I took a look at lspci on the RTX 4090 again. This time I noticed it’s only negotiated to PCIe x4. I rebooted into the BIOS, and there, too, it only listed as PCIe x4. This slot can be configured to operate in x4, and I figured it may be some issue with the BIOS not respecting my preference for x8 (and thus disabling the U.2 port), so I decided to revert to an older BIOS. No dice, same problem. Clearing BIOS settings didn’t help, either.
The apparent culprit.
As I’m sure many of you know, when the RTX 4090 came out there were a lot of concerns about the 12VHPWR cable. I was concerned as well, but my bigger concern was that I couldn’t close the side panel on my case without pressing down on the cable quite a bit, so I had the system running with the side panel off. Additionally, I’ve been running a Rosewill Hercules 1600W power supply for about 8 years now. It’s quite old and there’s presumably zero chance I could get a better 12VHPWR cable for it. I found out that Seasonic was shipping free 12VHPWR cables for those who owned Seasonic units, and I found a Seasonic GX-1300 unit on Newegg for a very decent price and decided to order one.
Eventually I got the power supply and the 12VHPWR cable and I was able to replace the old Rosewill Hercules, and although it didn’t seem clear at the time (because of the many other changes I’ve made to my system), it seems like this is when my problems began.
Last night I ad-hoc connected my old 1600W unit to my system, 12VHPWR adapter and all. The system appears to be completely stable. I’m not getting any link errors on the eGPU despite the ridiculous cable length, the RTX 4090 is linking at x8 width, and the GPU reset problem has vanished.
I haven’t yet tried swapping back to the Seasonic GX-1300 to ensure this is 100% the cause, but I’m fairly certain it is.
Has anyone here experienced anything like this before?
TL;DR:
Switching from a Rosewill Hercules 1600W power supply to a Seasonic GX-1300 appears to be resonsible for a GPU failing to negotiate full link width, PCIe errors on an external GPU, and GPU reset failure when rebooting a VM.
UPDATE:
All of my conclusions were wrong, see follow up message.

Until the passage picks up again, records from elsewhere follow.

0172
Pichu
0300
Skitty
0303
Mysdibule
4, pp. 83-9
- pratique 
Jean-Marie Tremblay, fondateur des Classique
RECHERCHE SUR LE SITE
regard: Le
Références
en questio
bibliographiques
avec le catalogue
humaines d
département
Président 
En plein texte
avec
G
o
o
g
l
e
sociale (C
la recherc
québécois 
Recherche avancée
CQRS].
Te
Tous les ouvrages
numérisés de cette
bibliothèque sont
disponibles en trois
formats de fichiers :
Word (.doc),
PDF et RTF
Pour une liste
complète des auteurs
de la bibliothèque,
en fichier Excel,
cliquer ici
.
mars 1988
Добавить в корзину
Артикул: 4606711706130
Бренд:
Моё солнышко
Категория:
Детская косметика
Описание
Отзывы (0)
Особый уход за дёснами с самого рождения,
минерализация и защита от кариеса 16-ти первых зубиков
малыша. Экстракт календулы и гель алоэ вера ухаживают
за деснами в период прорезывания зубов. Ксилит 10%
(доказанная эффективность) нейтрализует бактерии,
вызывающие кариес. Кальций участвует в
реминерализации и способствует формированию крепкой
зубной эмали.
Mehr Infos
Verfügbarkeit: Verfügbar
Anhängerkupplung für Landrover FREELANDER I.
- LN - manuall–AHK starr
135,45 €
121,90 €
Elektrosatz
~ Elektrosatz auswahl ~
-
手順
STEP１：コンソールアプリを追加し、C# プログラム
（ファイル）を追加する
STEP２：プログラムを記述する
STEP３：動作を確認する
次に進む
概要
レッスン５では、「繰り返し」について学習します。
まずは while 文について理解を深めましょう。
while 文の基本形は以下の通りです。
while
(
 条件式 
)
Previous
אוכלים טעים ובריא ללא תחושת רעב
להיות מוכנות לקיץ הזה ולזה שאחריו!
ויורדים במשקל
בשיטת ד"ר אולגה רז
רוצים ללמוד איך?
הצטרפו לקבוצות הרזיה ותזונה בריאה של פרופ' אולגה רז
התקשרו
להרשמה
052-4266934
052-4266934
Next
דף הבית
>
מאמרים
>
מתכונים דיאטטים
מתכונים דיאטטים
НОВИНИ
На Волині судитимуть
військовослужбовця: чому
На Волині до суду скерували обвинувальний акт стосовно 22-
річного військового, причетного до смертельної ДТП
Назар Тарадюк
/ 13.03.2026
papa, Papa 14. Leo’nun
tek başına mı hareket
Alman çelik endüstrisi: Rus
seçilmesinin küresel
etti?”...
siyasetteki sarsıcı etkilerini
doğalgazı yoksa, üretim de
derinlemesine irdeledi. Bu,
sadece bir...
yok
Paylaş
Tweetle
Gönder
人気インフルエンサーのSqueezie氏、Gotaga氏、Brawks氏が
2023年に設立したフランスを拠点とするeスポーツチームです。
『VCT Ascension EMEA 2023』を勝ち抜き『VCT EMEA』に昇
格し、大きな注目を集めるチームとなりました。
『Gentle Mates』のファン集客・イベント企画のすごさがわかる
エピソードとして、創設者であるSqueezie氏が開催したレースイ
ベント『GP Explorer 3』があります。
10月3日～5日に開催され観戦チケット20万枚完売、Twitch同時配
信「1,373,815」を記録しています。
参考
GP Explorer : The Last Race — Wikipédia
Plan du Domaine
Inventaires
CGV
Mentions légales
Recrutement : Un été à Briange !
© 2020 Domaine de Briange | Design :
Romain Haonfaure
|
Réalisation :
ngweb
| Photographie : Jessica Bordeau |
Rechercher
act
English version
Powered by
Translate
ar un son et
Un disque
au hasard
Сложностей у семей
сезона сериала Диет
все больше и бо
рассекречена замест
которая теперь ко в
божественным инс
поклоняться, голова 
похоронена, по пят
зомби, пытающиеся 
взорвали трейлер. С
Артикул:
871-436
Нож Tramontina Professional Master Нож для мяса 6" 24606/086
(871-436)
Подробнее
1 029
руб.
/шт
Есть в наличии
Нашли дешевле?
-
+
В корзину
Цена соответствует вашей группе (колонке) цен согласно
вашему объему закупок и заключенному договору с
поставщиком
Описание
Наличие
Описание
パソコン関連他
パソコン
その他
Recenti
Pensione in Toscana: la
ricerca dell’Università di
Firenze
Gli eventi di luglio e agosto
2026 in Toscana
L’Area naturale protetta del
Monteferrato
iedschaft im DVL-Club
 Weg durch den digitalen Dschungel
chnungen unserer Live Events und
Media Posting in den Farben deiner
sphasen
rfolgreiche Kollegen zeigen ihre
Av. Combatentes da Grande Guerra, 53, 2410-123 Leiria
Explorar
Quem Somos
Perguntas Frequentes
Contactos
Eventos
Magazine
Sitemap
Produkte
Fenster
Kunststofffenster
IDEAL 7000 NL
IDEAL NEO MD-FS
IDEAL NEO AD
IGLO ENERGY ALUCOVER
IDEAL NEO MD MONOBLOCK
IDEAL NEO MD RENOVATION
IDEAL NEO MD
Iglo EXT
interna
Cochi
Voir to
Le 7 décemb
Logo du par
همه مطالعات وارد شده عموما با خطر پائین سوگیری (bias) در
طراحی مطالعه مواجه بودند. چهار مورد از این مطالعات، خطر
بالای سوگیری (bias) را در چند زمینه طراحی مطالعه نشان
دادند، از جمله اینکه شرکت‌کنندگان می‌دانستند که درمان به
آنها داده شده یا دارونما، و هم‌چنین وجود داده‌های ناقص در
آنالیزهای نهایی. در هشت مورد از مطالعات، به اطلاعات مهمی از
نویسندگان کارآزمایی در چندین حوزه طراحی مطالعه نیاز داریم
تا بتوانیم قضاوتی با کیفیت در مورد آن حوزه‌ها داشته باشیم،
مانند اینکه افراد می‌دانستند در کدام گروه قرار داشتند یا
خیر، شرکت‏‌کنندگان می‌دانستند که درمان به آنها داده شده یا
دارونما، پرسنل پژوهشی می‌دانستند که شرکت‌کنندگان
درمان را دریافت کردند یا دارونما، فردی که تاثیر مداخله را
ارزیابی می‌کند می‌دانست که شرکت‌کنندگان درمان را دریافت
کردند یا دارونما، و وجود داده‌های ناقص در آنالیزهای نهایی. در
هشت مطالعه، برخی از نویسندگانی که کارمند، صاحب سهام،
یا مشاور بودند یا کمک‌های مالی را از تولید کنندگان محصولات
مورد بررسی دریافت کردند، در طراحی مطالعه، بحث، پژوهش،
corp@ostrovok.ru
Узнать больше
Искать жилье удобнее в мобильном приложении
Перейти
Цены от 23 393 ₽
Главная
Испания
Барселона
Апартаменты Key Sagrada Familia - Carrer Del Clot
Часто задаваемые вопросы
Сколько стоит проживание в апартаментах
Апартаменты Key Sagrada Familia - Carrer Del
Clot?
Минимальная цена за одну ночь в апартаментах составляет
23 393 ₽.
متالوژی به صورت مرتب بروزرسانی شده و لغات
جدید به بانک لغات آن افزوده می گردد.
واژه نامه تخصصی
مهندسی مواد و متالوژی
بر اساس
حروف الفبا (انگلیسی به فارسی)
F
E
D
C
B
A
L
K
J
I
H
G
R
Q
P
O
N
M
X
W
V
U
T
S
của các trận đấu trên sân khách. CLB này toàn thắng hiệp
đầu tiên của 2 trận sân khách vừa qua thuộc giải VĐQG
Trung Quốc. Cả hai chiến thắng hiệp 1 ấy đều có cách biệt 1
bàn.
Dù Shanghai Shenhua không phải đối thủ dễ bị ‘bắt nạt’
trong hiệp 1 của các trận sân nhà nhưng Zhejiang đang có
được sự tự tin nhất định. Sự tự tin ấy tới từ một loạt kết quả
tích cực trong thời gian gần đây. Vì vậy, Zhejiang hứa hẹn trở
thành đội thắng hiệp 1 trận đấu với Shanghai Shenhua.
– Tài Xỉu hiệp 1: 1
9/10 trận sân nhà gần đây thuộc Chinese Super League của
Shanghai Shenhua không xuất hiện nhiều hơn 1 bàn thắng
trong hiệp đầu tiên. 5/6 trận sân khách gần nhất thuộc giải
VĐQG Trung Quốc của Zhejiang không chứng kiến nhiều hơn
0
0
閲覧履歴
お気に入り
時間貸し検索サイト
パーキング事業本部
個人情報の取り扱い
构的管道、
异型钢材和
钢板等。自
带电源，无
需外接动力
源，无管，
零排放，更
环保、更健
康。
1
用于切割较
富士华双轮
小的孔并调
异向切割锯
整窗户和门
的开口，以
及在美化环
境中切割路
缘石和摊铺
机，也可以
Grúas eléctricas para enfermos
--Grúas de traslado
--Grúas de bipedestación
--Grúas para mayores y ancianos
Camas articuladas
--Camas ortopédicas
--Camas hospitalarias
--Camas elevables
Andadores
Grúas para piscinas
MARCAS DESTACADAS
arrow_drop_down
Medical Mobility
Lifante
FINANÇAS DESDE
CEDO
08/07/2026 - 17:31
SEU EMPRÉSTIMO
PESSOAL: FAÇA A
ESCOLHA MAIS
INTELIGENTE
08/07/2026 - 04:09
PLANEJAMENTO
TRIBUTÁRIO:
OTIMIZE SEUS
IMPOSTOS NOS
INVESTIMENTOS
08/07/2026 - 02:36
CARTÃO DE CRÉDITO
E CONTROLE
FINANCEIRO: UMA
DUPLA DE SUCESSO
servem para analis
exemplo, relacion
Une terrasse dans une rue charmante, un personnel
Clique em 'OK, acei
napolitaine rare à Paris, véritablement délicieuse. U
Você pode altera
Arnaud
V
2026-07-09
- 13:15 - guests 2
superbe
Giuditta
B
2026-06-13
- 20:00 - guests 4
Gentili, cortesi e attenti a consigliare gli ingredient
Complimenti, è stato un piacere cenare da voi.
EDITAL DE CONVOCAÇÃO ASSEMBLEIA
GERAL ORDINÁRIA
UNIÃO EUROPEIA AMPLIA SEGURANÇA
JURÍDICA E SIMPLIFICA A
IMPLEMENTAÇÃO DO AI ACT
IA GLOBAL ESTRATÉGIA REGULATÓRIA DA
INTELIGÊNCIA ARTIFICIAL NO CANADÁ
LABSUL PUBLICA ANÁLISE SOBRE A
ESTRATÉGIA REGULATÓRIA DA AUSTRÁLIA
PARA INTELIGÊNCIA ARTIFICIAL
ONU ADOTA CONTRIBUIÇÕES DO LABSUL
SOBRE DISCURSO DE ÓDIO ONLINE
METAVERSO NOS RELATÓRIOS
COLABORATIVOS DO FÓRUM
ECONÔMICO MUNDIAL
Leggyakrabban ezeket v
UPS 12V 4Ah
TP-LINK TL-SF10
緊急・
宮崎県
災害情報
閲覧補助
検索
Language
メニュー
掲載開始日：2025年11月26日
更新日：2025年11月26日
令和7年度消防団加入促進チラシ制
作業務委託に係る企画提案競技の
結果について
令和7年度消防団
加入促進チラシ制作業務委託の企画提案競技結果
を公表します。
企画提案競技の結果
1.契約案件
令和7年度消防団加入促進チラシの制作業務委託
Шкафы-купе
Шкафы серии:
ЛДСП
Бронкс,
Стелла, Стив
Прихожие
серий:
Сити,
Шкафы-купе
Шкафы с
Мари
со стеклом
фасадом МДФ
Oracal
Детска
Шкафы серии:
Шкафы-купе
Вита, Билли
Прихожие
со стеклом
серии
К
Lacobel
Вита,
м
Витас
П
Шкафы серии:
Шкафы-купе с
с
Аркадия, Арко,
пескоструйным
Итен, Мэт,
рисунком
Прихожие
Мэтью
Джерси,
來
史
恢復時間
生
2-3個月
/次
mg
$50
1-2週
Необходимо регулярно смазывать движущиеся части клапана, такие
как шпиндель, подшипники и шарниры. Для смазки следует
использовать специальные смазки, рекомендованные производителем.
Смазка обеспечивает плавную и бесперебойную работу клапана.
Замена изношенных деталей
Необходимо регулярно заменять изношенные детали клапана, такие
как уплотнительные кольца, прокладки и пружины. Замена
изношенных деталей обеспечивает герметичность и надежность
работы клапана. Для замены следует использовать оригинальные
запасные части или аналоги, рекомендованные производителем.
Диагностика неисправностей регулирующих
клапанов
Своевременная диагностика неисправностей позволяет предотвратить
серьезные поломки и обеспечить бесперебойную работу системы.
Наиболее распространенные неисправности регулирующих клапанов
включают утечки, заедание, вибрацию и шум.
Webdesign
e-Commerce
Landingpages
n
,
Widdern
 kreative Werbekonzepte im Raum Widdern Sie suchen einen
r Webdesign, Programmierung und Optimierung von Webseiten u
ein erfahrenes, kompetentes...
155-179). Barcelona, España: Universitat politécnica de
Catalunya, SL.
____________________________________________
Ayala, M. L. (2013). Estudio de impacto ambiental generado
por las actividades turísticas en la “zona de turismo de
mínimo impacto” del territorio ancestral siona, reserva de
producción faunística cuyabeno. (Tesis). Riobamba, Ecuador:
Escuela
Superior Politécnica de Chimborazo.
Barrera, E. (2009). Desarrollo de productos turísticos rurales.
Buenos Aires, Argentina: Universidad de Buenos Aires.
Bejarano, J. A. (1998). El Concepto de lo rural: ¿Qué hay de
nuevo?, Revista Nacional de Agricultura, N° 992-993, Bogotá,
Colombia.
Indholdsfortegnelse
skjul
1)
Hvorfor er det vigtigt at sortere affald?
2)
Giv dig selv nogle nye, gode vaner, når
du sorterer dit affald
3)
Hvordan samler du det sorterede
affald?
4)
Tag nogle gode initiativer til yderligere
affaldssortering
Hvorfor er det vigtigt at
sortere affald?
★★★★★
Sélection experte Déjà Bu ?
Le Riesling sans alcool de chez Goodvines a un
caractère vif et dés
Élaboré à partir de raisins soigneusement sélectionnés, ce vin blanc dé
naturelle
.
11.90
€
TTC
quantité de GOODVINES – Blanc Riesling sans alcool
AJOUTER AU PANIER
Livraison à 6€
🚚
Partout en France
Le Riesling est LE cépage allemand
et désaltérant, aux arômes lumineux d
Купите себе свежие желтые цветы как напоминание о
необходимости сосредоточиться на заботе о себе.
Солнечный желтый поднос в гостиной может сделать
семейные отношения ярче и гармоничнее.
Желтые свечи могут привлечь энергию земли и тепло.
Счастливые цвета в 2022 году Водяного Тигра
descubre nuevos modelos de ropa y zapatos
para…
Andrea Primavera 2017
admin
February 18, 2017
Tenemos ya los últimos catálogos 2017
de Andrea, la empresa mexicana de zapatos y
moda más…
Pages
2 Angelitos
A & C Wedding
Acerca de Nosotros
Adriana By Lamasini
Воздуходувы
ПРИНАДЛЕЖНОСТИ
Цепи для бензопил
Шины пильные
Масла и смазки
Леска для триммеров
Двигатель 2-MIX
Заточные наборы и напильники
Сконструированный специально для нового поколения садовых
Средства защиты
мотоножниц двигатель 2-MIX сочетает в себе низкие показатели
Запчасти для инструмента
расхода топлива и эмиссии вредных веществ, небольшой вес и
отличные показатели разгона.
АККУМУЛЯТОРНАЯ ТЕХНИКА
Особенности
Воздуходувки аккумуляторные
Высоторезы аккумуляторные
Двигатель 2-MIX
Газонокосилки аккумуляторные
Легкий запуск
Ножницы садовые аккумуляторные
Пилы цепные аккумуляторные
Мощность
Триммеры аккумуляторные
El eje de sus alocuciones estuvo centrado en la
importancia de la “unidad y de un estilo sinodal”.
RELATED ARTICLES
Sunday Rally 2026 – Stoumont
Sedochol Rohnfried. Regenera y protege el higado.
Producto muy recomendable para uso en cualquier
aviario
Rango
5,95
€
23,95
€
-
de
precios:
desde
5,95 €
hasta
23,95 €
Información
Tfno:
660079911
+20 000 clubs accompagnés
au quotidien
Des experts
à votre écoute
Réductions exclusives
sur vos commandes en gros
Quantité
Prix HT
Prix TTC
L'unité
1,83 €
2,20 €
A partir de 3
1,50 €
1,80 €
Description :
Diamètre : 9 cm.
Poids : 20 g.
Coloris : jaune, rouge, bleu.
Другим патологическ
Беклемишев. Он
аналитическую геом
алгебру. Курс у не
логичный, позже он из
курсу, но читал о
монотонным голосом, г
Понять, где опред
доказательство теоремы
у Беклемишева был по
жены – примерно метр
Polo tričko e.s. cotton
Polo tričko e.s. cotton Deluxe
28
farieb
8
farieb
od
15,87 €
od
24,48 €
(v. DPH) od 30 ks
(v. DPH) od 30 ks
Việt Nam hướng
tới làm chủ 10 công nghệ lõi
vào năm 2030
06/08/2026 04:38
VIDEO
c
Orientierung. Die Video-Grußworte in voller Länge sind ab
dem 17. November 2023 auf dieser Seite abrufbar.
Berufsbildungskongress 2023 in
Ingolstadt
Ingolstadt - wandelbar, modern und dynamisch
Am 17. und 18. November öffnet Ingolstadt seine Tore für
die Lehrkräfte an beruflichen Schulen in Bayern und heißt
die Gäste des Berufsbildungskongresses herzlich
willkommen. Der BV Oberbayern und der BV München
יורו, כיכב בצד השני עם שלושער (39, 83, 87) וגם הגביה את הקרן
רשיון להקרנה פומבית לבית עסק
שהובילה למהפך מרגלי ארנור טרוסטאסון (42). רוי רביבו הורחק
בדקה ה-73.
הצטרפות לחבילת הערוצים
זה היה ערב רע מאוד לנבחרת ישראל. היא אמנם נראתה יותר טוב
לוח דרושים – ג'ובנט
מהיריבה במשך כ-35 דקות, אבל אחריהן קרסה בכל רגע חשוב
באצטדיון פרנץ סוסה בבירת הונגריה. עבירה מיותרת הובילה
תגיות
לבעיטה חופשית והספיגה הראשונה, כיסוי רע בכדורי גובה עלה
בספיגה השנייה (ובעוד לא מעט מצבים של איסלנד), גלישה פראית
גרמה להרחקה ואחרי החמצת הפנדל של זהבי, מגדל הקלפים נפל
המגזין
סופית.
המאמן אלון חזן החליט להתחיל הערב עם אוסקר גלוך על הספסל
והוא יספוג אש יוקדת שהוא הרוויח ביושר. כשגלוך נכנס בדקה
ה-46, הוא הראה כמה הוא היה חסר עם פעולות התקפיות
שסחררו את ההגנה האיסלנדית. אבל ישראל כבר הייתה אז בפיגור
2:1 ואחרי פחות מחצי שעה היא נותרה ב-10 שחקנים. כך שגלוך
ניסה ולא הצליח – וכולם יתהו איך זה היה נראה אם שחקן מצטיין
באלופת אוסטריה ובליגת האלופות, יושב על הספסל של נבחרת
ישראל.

Conclusion: (I’ll update this as I go)
If the graphics card is not properly seated, the card may no longer correctly reset when the VM is rebooted, even though it otherwise appears to work correctly. This is additionally different from a card that is properly seated, but explicitly set to operate at a reduced link width.
Example:
Scenario 1: Slot configured to x8 in BIOS, card improperly seated running at x4, fails to reset on VM reboot.
Scenario 2: Slot configured to x4 in BIOS, card properly seated running at x4, succeeds in reset on VM reboot.